*** THE RECORDS ***

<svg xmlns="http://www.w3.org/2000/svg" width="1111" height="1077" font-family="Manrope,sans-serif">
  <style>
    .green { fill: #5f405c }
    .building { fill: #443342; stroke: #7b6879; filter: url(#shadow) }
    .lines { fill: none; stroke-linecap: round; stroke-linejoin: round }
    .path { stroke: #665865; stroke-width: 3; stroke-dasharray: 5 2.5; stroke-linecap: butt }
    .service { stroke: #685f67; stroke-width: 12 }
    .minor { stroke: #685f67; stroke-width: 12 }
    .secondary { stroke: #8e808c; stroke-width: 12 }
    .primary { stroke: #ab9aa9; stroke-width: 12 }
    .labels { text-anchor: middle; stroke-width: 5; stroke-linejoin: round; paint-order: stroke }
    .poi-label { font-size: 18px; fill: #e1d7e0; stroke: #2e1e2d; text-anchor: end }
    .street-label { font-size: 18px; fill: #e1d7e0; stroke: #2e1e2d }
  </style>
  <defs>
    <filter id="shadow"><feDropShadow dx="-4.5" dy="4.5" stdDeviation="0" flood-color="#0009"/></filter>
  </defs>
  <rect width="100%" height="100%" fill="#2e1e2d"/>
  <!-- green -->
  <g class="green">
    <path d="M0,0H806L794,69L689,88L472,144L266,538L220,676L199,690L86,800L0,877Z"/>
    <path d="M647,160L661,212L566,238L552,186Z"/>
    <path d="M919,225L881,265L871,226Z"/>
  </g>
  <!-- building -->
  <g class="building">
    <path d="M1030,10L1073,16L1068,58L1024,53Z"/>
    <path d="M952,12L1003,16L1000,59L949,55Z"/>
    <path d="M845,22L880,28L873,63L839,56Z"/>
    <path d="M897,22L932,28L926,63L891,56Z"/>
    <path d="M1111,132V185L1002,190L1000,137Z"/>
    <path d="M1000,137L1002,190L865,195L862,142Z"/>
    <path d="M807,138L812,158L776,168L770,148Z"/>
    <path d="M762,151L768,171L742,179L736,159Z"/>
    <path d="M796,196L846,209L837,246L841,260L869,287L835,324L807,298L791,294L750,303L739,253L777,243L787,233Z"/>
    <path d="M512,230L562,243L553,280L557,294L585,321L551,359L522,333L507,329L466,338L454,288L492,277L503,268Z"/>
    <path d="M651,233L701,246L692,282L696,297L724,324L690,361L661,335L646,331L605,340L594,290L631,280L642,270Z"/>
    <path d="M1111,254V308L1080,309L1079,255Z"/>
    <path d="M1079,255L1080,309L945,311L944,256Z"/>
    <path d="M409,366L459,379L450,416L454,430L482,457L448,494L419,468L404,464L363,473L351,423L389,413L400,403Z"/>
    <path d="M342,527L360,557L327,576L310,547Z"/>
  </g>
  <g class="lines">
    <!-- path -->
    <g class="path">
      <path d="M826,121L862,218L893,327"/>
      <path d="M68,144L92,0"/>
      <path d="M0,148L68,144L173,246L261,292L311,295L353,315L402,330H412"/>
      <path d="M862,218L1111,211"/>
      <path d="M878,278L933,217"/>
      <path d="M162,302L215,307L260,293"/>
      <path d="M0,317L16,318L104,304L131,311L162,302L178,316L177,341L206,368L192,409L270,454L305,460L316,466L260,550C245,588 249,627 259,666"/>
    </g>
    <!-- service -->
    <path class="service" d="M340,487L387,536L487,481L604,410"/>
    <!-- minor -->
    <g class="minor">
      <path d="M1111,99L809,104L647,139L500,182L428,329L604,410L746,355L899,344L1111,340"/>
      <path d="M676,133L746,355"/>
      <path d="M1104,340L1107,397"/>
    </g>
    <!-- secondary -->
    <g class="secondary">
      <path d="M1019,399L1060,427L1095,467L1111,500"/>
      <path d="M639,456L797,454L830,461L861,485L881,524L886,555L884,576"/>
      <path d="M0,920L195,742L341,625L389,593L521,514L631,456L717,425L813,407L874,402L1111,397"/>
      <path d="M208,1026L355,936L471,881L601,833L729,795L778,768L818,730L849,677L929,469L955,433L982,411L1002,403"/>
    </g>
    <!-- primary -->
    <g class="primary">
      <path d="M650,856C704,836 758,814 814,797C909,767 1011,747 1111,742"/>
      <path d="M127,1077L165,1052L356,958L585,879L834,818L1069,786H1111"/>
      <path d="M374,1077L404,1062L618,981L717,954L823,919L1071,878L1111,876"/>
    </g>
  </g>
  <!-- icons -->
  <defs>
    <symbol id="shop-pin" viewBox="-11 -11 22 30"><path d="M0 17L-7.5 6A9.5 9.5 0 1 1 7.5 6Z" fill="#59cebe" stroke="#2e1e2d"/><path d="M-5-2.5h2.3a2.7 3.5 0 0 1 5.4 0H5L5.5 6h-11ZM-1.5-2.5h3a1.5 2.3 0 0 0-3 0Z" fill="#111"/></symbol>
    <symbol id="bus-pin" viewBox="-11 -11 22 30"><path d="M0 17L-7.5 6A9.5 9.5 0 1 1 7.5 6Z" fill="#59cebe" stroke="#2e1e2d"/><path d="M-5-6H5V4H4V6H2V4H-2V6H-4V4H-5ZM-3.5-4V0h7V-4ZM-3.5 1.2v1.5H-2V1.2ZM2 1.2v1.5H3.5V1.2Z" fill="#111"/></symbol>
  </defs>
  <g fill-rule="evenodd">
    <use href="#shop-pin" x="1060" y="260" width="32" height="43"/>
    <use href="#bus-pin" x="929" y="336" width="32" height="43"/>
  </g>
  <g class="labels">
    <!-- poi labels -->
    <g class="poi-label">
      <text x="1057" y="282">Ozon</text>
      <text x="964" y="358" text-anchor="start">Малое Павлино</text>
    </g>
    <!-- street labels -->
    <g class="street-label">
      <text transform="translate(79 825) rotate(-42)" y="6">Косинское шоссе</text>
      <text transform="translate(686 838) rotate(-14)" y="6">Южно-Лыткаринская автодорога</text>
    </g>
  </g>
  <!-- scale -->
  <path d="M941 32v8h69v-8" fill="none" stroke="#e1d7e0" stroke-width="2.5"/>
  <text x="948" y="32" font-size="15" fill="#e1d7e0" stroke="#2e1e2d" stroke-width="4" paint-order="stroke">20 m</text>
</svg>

*** End of THE RECORDS ***

**WORK ITEM**.
Each line above that contains the word "green" must be copied.

**RESPONSE**.
    .green { fill: #5f405c }
  <!-- green -->
  <g class="green">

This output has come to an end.